REQUIRED WORK:
Reproduce exactly the line that contains "942 345 52.7" and every line after it through the end of the records below, leaving out all pictures.

INPUT DATA:
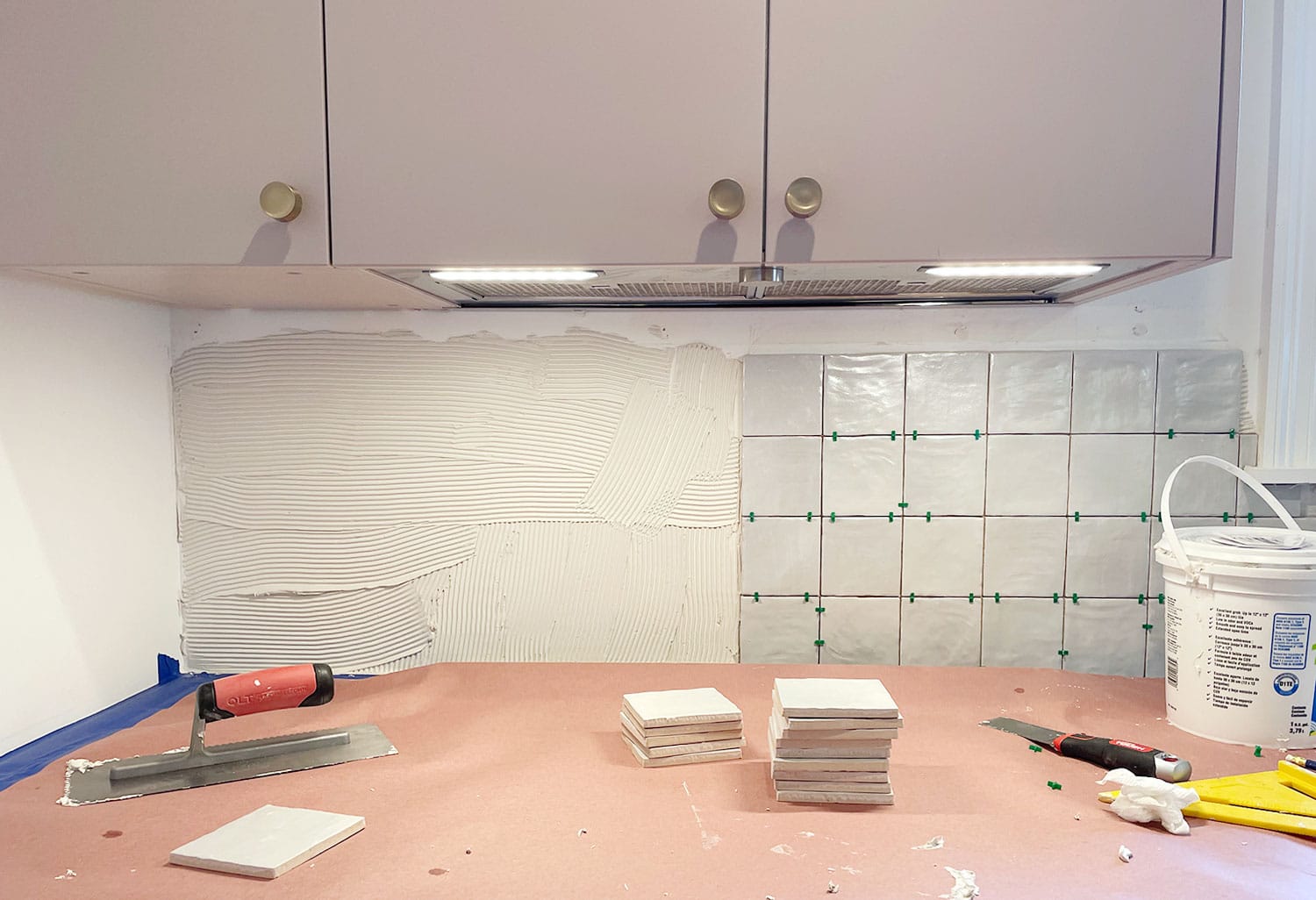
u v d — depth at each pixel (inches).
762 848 30.0
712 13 35.2
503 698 46.6
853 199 35.6
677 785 35.6
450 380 53.7
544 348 53.4
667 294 49.4
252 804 33.7
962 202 35.5
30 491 42.6
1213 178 35.4
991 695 46.7
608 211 36.0
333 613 54.9
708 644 54.5
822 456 52.9
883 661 53.7
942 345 52.7
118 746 39.8
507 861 29.1
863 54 35.2
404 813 32.8
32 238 36.9
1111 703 45.6
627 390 53.4
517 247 36.3
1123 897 26.9
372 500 54.4
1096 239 35.5
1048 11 34.9
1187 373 51.3
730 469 53.6
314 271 38.0
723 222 35.8
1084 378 51.6
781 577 53.6
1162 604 52.3
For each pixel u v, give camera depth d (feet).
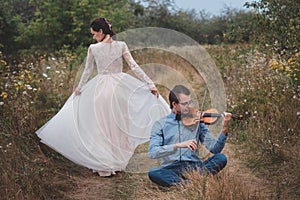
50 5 47.26
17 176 17.66
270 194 17.56
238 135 23.40
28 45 50.49
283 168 19.45
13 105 22.85
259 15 29.71
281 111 23.31
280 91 24.67
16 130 21.16
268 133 21.89
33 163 19.43
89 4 47.85
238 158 21.34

EXERCISE RESULT:
942 345 52.7
118 746 39.8
507 861 29.1
863 54 35.2
404 813 32.8
32 238 36.9
1111 703 45.6
627 390 53.4
517 247 36.3
1123 897 26.9
372 500 54.4
1096 239 35.5
1048 11 34.9
1187 373 51.3
730 469 53.6
314 271 38.0
723 222 35.8
1084 378 51.6
781 577 53.6
1162 604 52.3
For each pixel u v, give camera depth d (feet).
50 5 47.26
17 176 17.66
270 194 17.56
238 135 23.40
28 45 50.49
283 168 19.45
13 105 22.85
259 15 29.71
281 111 23.31
280 91 24.67
16 130 21.16
268 133 21.89
33 163 19.43
89 4 47.85
238 158 21.34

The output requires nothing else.